[Records contained in a dataset]
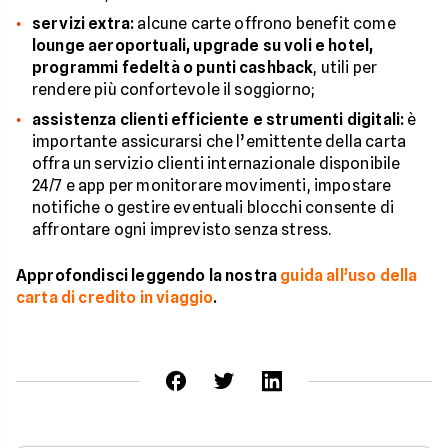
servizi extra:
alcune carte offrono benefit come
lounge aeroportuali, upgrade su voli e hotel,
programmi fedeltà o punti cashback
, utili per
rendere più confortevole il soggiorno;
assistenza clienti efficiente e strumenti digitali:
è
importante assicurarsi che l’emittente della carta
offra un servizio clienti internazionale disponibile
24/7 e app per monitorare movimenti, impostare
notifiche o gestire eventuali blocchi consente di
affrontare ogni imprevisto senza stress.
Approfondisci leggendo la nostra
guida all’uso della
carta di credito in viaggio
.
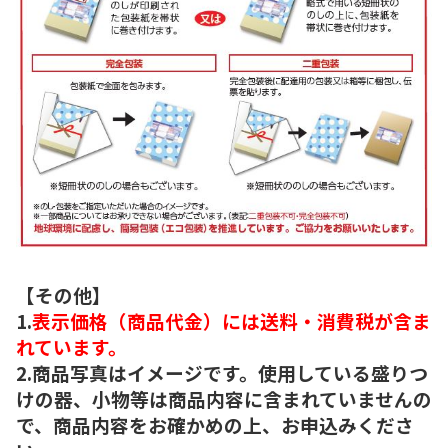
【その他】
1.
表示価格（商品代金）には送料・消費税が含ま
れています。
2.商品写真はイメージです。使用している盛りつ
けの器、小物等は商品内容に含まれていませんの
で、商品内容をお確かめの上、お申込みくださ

* **What you need to do**
The answer must be an exact transcription of the lines from the one holding "alcune carte offrono benefit come" to the last line of the entries above, with no pictures and nothing else.

* **The answer**
alcune carte offrono benefit come
lounge aeroportuali, upgrade su voli e hotel,
programmi fedeltà o punti cashback
, utili per
rendere più confortevole il soggiorno;
assistenza clienti efficiente e strumenti digitali:
è
importante assicurarsi che l’emittente della carta
offra un servizio clienti internazionale disponibile
24/7 e app per monitorare movimenti, impostare
notifiche o gestire eventuali blocchi consente di
affrontare ogni imprevisto senza stress.
Approfondisci leggendo la nostra
guida all’uso della
carta di credito in viaggio
.
【その他】
1.
表示価格（商品代金）には送料・消費税が含ま
れています。
2.商品写真はイメージです。使用している盛りつ
けの器、小物等は商品内容に含まれていませんの
で、商品内容をお確かめの上、お申込みくださ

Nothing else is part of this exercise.